Software testing is vital for ensuring code quality and reducing the risk of defects slipping into production. However, automated tests can introduce their own problems. One particularly insidious issue is known as “test flakiness.” Let’s dive into understanding flaky tests and how to mitigate them.

What is a Flaky Test?

A flaky test is a test that intermittently passes and fails without any actual changes made to the code it’s testing. In other words, the test results are unpredictable and unreliable. This can be extremely frustrating for developers who rely on automated test suites to provide a reliable indication of whether their code is working or not.

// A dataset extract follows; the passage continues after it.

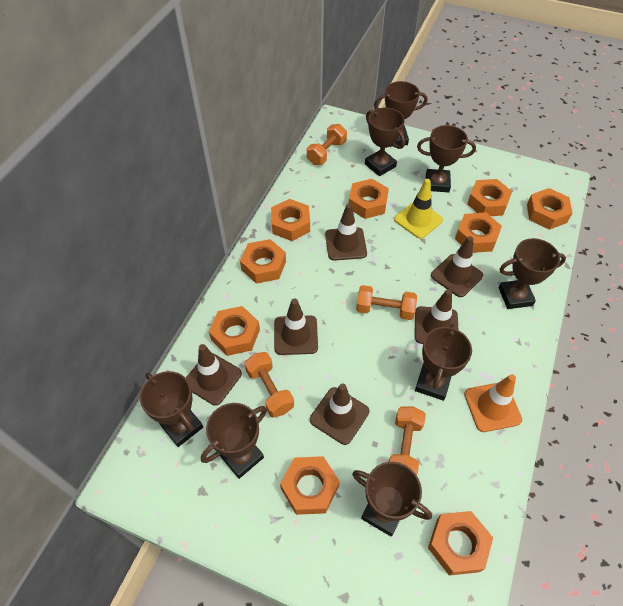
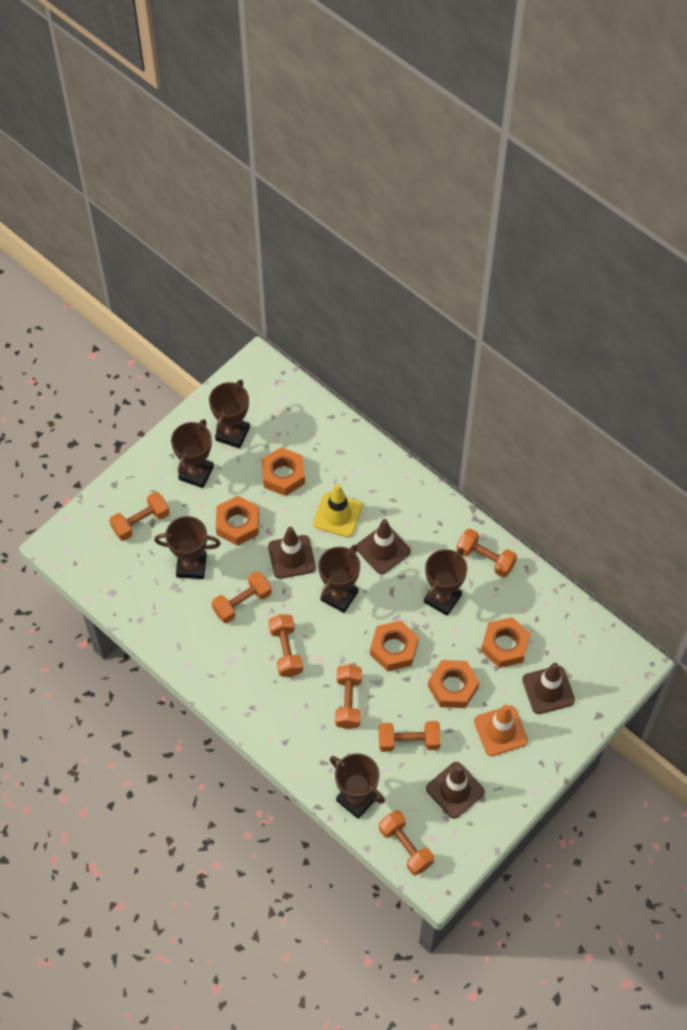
brown traffic cone: [186,344,242,406] [274,298,318,355] [310,384,370,445] [325,204,367,261] [415,289,458,344] [431,236,483,297] = 6 -> [268,527,316,579] [357,519,411,574] [426,762,485,819] [522,663,575,714] = 4
brown trophy: [140,371,203,447] [201,403,267,479] [352,462,432,536] [365,107,405,176] [374,81,427,147] [415,323,472,401] [417,125,476,192] [499,238,566,309] = 8 -> [154,516,221,579] [171,419,214,488] [209,380,250,449] [318,545,360,613] [330,753,385,819] [424,548,467,616] = 6
orange dumbbell: [244,352,294,418] [307,124,347,165] [356,285,417,320] [389,407,426,475] = 4 -> [109,492,170,541] [212,571,272,623] [269,614,303,677] [335,664,362,729] [379,721,441,752] [379,810,434,876] [456,528,517,578] = 7
orange nut: [209,306,260,356] [240,239,286,284] [271,199,310,241] [280,456,340,515] [349,179,389,219] [428,511,493,576] [455,212,502,253] [467,179,512,216] [527,188,573,230] = 9 -> [216,496,259,546] [261,447,305,496] [370,620,419,671] [428,660,479,708] [481,617,530,668] = 5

Why Do Flaky Tests Happen?

Usually, flaky tests are caused by one or more of the following issues:

  • Timing Issues: Tests dependent on precise timing sequences (e.g., delays or waiting for specific events) might fail if system resources are variable or if the test environment is not deterministic.
  • External Dependencies: Tests that interact with external systems, such as databases, networks, or third-party APIs, are prone to failure if those external resources are unavailable, slow, or return inconsistent results.
  • Test Data: Tests that don’t properly isolate and manage their test data can lead to conflicts and unpredictable results if data is shared between tests or modified without being appropriately reset.
  • Resource Contention: If tests run in parallel and compete for shared resources, such as files or system memory, their outcome can become dependent on the order of execution and resource availability.
  • Non-deterministic Code: Code that uses randomness or relies on elements like system time might produce different results each time it’s run, leading to flaky tests.

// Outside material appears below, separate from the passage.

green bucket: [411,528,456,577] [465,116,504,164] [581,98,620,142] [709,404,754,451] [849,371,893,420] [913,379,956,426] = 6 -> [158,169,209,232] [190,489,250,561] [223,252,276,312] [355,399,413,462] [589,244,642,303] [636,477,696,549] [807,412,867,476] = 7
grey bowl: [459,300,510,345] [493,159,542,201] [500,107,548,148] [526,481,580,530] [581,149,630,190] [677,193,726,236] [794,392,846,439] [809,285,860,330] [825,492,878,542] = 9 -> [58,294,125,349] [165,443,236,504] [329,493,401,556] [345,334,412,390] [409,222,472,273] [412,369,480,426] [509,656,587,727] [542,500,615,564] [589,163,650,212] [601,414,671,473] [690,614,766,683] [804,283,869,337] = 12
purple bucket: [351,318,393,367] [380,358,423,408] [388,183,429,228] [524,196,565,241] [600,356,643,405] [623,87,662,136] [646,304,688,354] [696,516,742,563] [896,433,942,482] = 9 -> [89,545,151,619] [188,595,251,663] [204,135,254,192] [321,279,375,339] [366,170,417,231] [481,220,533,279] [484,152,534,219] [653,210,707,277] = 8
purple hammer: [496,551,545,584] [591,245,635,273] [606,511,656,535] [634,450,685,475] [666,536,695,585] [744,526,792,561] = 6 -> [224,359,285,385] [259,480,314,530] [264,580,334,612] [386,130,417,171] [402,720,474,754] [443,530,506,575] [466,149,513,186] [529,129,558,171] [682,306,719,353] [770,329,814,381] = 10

Code Example of a Flaky Test

Here’s a Python example using the pytest framework that demonstrates a flaky test:

Python
import random
import time

def test_random_number():
    random_value = random.randint(1, 10)
    time.sleep(0.5)  # Introduce a potential delay
    assert random_value > 5

This test has an inherent probability of failure. Since the random number could be less than or equal to 5, the assertion might fail intermittently. The addition of time.sleep further increases the potential for flakiness if the system is under load.

The Problem with Flaky Tests

Flaky tests erode confidence in your test suite. A failed test should reliably signify a problem in the code. But with flaky tests, the following dilemmas arise:

  • False Negatives: A flaky test may pass sometimes, obscuring actual bugs.
  • False Positives: Failing flaky tests waste developer time in investigating failures that aren’t caused by code changes.
  • Loss of Trust: Teams start ignoring failing tests, undermining the entire purpose of a test suite.

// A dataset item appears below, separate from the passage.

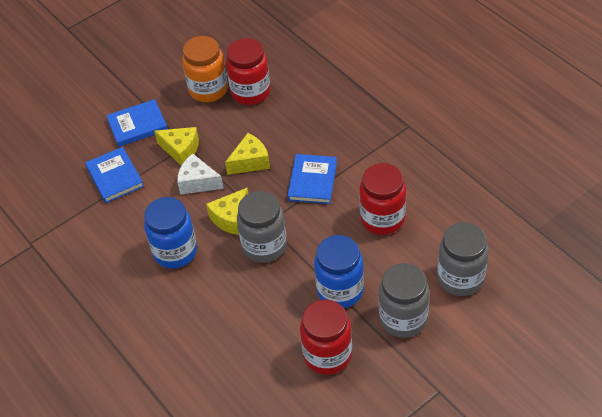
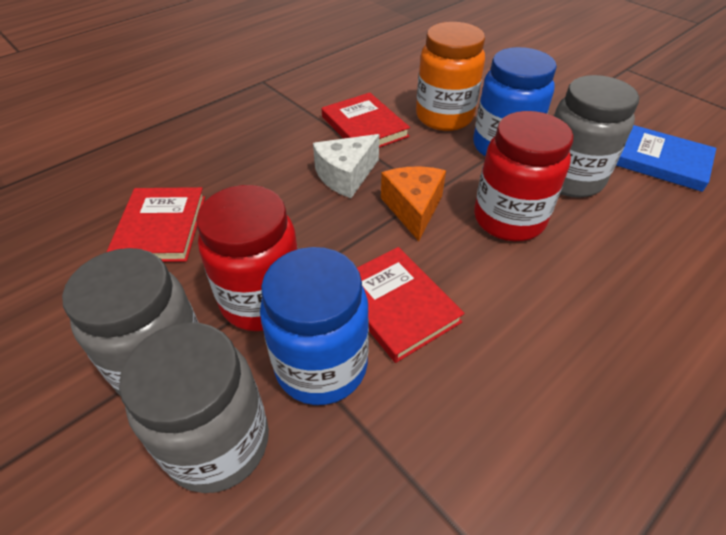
blue book: [85,147,144,203] [106,99,168,147] [287,154,337,204] = 3 -> [616,125,716,192] = 1
orange cheese: none = 0 -> [381,166,446,241] = 1
red book: none = 0 -> [107,187,205,262] [322,93,410,148] [357,247,465,363] = 3
red jar: [226,38,271,105] [300,300,352,375] [359,163,406,235] = 3 -> [196,185,298,331] [474,111,574,241] = 2
yellow cheese: [154,127,199,166] [206,188,248,235] [225,133,270,175] = 3 -> none = 0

Flaky tests have a real business cost! They are worse than no test at all.

Preventing Test Flakiness

Here are strategies to deal with flaky tests:

  • Quarantining: Identify flaky tests and isolate them from your main test suite to prevent them from disrupting development cycles.
  • Refactoring Tests: Improve the test code itself. Address timing issues, manage dependencies effectively, and ensure proper test isolation.
  • Mocking: Use mocks or stubs to simulate external dependencies and create a controlled test environment.
  • Test Frameworks: Some test frameworks have built-in features for detecting and reporting flaky tests.
  • Robust Retries: Consider implementing a controlled retry mechanism for tests with a known tendency for flakiness. This is only if the test cannot be considered deterministic, like testing the contents of an LLM output.

How to Test LLM Outputs

LLMs are inherently non-deterministic, meaning they don’t necessarily return the same output every time they’re given the same input prompt.

This means their chance of flakiness is pretty high, but the best tactic, if the response cannot be mocked, is to test a LLM’s semantic similarity. Use semantic similarity metrics (like cosine similarity with sentence embeddings) to compare the LLM’s output to a set of acceptable responses or to identify near-duplicates. This allows for flexibility in the exact wording while ensuring the LLM generates semantically meaningful results.